• _TO DO_
Can you rewrite the lines in the entries below as a numbered list, leaving out any blank lines?
====== DATA SHOWN ======
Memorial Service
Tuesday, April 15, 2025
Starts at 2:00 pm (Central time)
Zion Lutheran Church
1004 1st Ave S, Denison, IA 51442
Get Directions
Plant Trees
======
• _SOLUTION BELOW_
1. Memorial Service
2. Tuesday, April 15, 2025
3. Starts at 2:00 pm (Central time)
4. Zion Lutheran Church
5. 1004 1st Ave S, Denison, IA 51442
6. Get Directions
7. Plant Trees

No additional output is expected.